Problem requirements:
Reproduce the listing word for word, leaving every picture behind.

Task material:
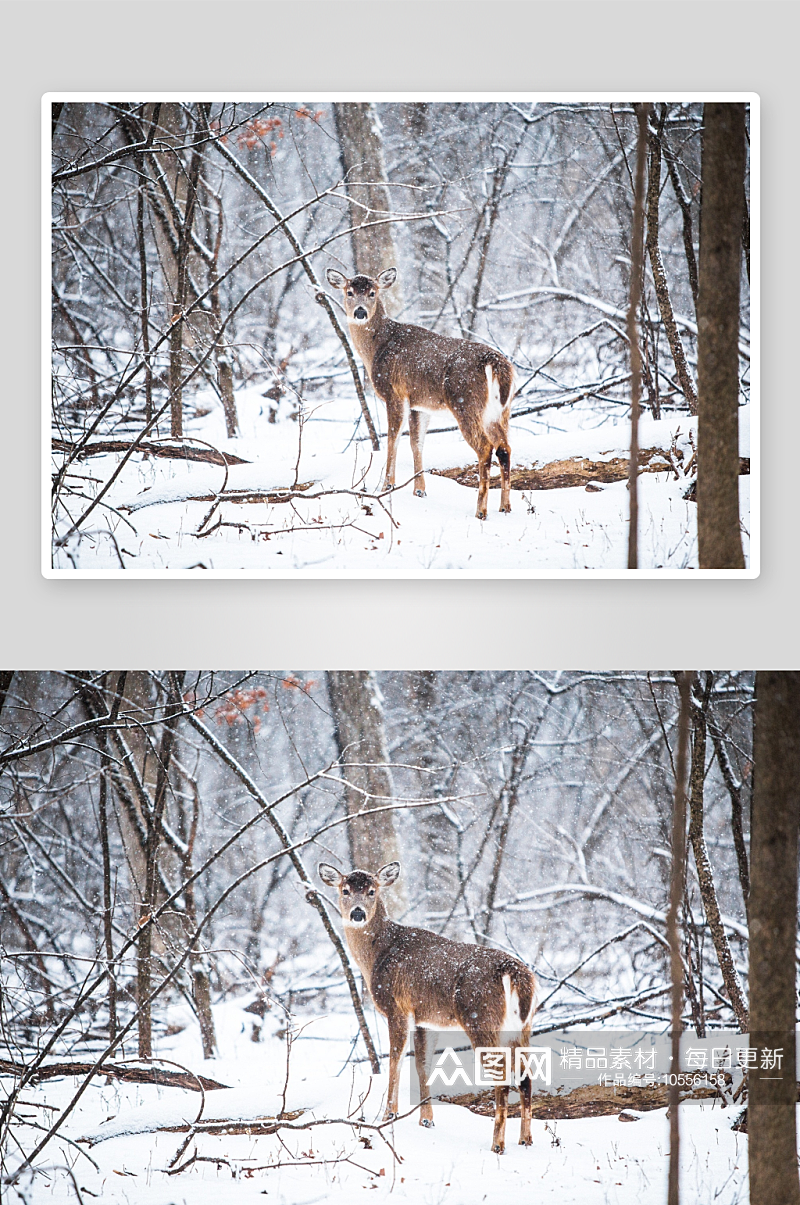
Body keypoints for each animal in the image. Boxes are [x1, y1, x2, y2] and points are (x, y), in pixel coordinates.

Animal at [318, 862, 537, 1151]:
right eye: (345, 890)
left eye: (371, 891)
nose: (357, 913)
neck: (377, 955)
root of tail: (515, 973)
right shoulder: (426, 1019)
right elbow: (423, 1065)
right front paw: (427, 1120)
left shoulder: (397, 1008)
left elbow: (395, 1061)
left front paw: (389, 1115)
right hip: (522, 1026)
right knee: (526, 1077)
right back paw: (526, 1139)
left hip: (480, 1017)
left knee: (503, 1079)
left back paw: (497, 1145)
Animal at [327, 268, 515, 518]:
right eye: (349, 292)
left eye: (372, 292)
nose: (360, 312)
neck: (377, 348)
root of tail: (496, 363)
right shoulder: (420, 404)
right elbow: (416, 442)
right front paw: (419, 490)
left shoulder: (395, 393)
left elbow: (393, 440)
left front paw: (387, 486)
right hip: (500, 411)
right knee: (504, 448)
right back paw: (505, 506)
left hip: (466, 402)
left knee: (485, 448)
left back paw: (481, 511)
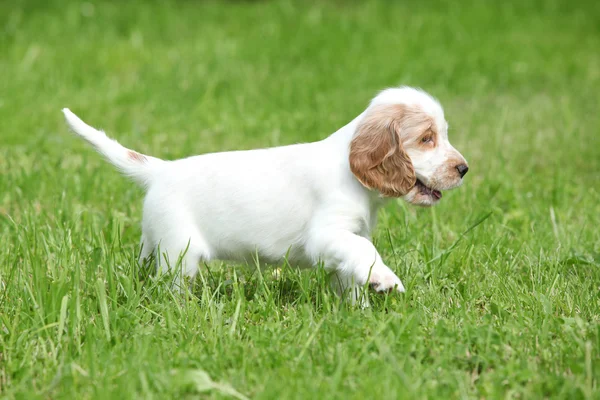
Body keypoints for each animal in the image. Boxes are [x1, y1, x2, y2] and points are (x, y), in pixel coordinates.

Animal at [64, 87, 468, 300]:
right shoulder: (327, 234)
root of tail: (161, 170)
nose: (463, 169)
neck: (355, 178)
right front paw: (384, 279)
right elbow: (364, 252)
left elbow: (351, 268)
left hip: (155, 243)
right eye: (427, 138)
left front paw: (356, 310)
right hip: (180, 252)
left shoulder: (348, 236)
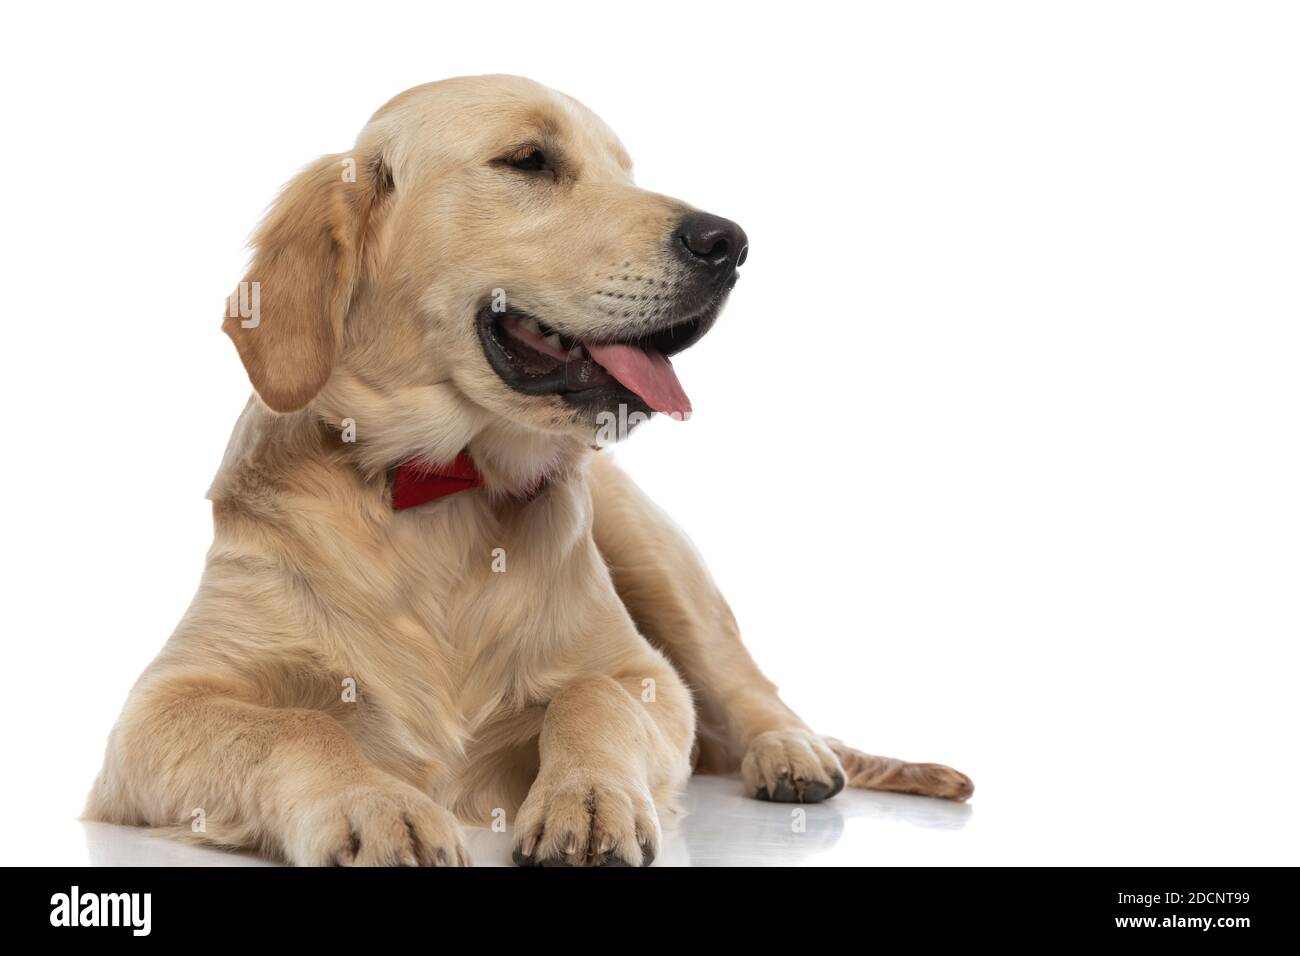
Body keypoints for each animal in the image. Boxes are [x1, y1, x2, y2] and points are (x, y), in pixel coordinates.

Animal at [86, 74, 972, 868]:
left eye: (625, 171)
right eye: (530, 161)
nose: (730, 242)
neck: (440, 486)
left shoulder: (647, 677)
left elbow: (592, 694)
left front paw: (588, 797)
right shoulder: (154, 714)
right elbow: (302, 725)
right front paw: (371, 804)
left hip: (656, 556)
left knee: (749, 685)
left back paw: (790, 752)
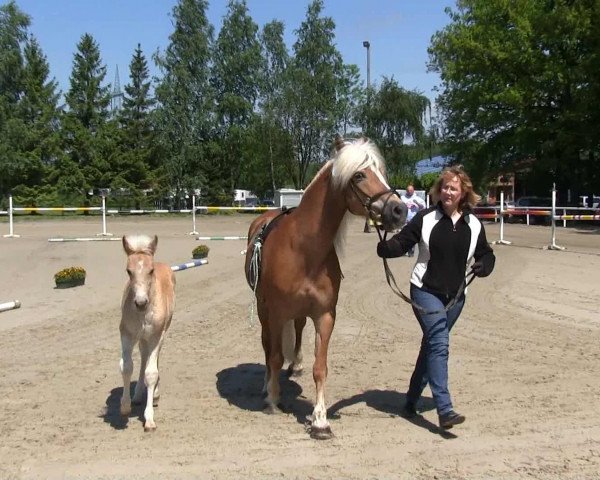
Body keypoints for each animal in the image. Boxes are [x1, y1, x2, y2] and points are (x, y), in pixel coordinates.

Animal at [119, 234, 176, 434]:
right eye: (128, 271)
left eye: (150, 271)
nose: (141, 302)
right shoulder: (127, 335)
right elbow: (127, 366)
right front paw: (125, 406)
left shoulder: (155, 337)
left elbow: (151, 373)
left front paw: (149, 419)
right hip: (142, 338)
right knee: (144, 357)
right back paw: (137, 395)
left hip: (161, 334)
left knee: (154, 360)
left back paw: (156, 395)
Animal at [245, 136, 408, 438]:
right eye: (359, 175)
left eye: (381, 172)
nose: (399, 210)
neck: (303, 249)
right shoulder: (276, 314)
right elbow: (274, 356)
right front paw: (273, 399)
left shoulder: (324, 316)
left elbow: (320, 368)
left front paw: (320, 421)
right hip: (263, 311)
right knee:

Task output:
Body keypoints for each animal in the image. Boxes are [x1, y1, x2, y2] and points are (x, y), in pixel coordinates.

Animal at [318, 862, 537, 1151]:
right eye: (345, 890)
left eye: (371, 891)
nose: (357, 913)
neck: (377, 955)
root of tail: (515, 973)
right shoulder: (426, 1019)
right elbow: (423, 1065)
right front paw: (427, 1120)
left shoulder: (397, 1008)
left elbow: (395, 1061)
left front paw: (389, 1115)
right hip: (522, 1026)
right knee: (526, 1077)
right back paw: (526, 1139)
left hip: (480, 1017)
left knee: (503, 1079)
left back paw: (497, 1145)
Animal at [327, 268, 515, 518]:
right eye: (349, 292)
left eye: (372, 292)
nose: (360, 312)
neck: (377, 348)
root of tail: (496, 363)
right shoulder: (420, 404)
right elbow: (416, 442)
right front paw: (419, 490)
left shoulder: (395, 393)
left elbow: (393, 440)
left front paw: (387, 486)
right hip: (500, 411)
right knee: (504, 448)
right back paw: (505, 506)
left hip: (466, 402)
left knee: (485, 448)
left back paw: (481, 511)
Body keypoints for each animal in the image. Boxes are [x1, y1, x2, y2] and points are (x, y), in pixel coordinates.

Animal at [64, 87, 468, 300]:
right shoulder: (327, 234)
root of tail: (161, 170)
nose: (463, 169)
neck: (355, 178)
right front paw: (384, 279)
right elbow: (364, 252)
left elbow: (351, 268)
left hip: (155, 243)
right eye: (427, 138)
left front paw: (356, 310)
right hip: (180, 252)
left shoulder: (348, 236)
Body keypoints for each animal in the image. Boxes are [x1, y1, x2, y2] and points are (x, y), in pixel coordinates.

Animal at [86, 74, 972, 868]:
left eye: (625, 171)
right eye: (530, 161)
nose: (730, 242)
neck: (440, 486)
left shoulder: (647, 677)
left elbow: (592, 694)
left front paw: (588, 797)
right shoulder: (154, 714)
right elbow: (302, 725)
right front paw: (371, 804)
left hip: (656, 556)
left knee: (749, 685)
left back paw: (790, 752)
Body keypoints for each animal in the image. Boxes are [x1, y1, x2, y2] and points are (x, y), in pixel coordinates.

Animal at [119, 234, 176, 434]:
right eye: (128, 271)
left eye: (150, 271)
nose: (141, 302)
right shoulder: (127, 335)
right elbow: (127, 366)
right front paw: (125, 406)
left shoulder: (155, 337)
left elbow: (151, 373)
left front paw: (149, 419)
right hip: (142, 338)
right knee: (144, 357)
right back paw: (137, 395)
left hip: (161, 334)
left knee: (154, 360)
left back paw: (156, 395)
Animal at [245, 136, 408, 438]:
right eye: (359, 175)
left eye: (381, 172)
nose: (399, 210)
neck: (303, 249)
right shoulder: (276, 314)
right elbow: (274, 356)
right front paw: (273, 399)
left shoulder: (324, 316)
left elbow: (320, 368)
left front paw: (320, 421)
right hip: (263, 311)
right knee:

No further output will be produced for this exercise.